How to start a small business without quitting your day job
Have you ever dreamed of starting a small business, but you don’t want to quit your regular job? The risk and uncertainties involved in quitting your job to run a start-up may not be for everyone. Despite this, it is not impossible to start that small business you have always dreamed of and keep your regular job.
The key is to be passionate about your small business enough to devote your free time to it, and enjoy it. It can become a source of extra income, but not take away from your steady salary.
An Example: Online Retail
One of my fellow accounting students runs his own online retail company, Nexus Racing, which sells parts for model racing cars. He has run this all throughout college, while doing well in a demanding major and working a part-time job.
In addition to earning money, by running his own company he probably gets more experience with programs like MS Excel which are used extensively by accountants, but not taught very well in our university. He also gets to fill interview time talking about the impressive fact that he runs a successful small business.
Smart Decisions
I think the key to his success is that this is a project that he enjoys devoting his free time to. Thanks to the internet, you can start your own online business that you can modify at night and on weekends, but will basically run itself when you aren’t around.
When it got to be too large for them to handle without cutting into their other obligations, he and his partner hired an employee instead of quitting school or skipping out on homework. If you want to start a small business without quitting your job, don’t be afraid to hire someone to do some work! It is probably a smarter investment for him to continue on his track to be a successful accountant than to give up on his education to work a job that he can pay someone minimum wage to do.

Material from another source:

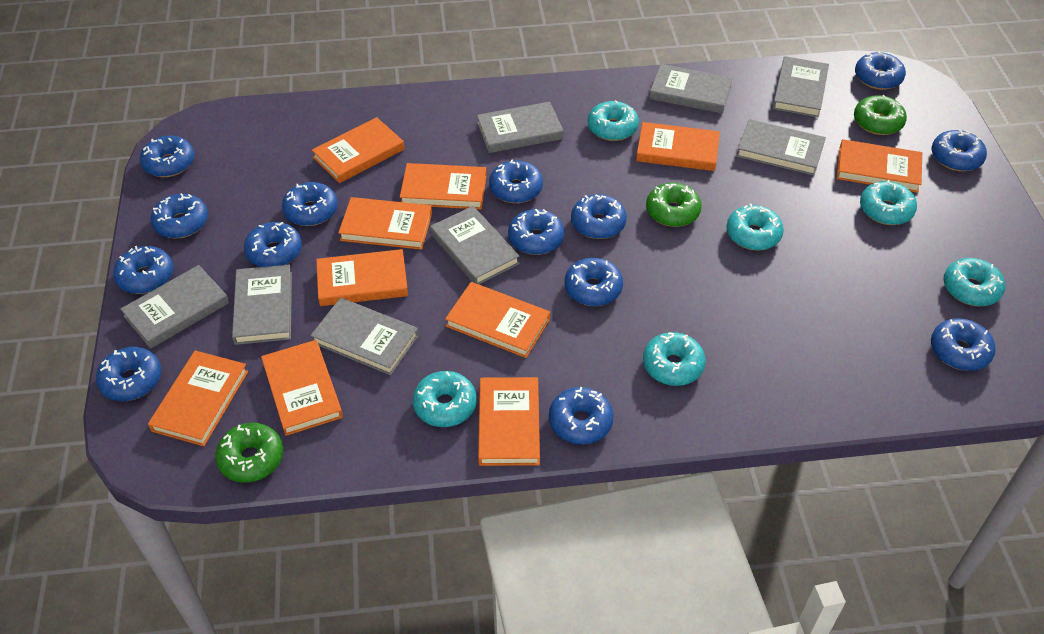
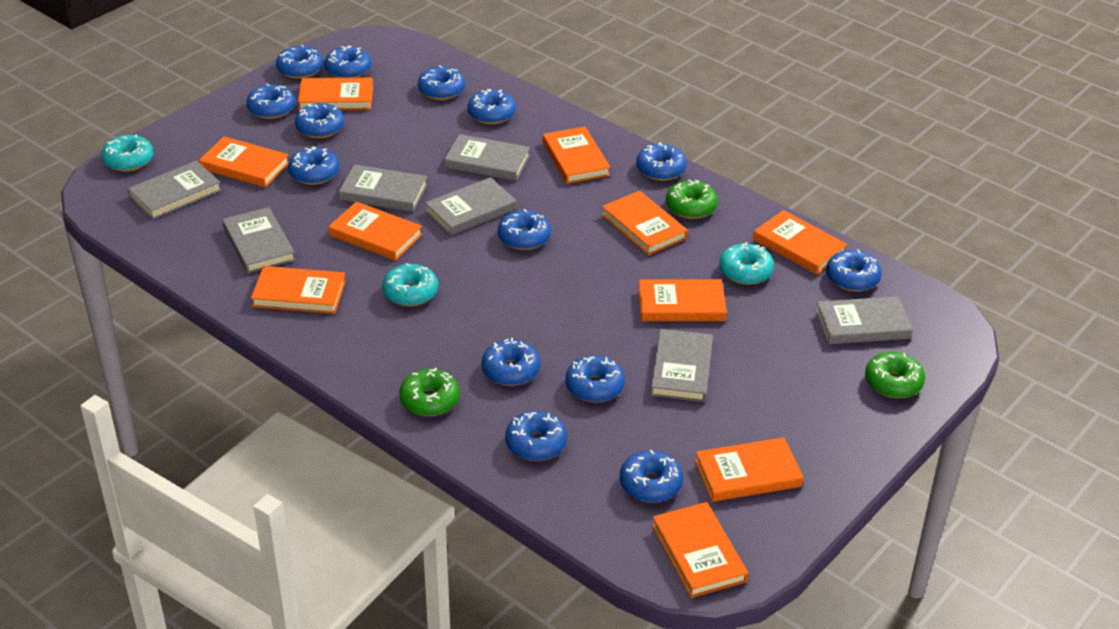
grey book: 8 -> 7
turquoise donut: 6 -> 3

I have no idea how much money he makes from the website, and I might guess that a steady job as an accountant would pay more, but this guy is a great example of owning a company without giving up on working for someone else as well.
Another example:
- This 18-year-old started a business raising diary goats and selling shares in the herd to local people who want raw goat milk. He’s still going to high school, and plans to use the money he earns to pay for college.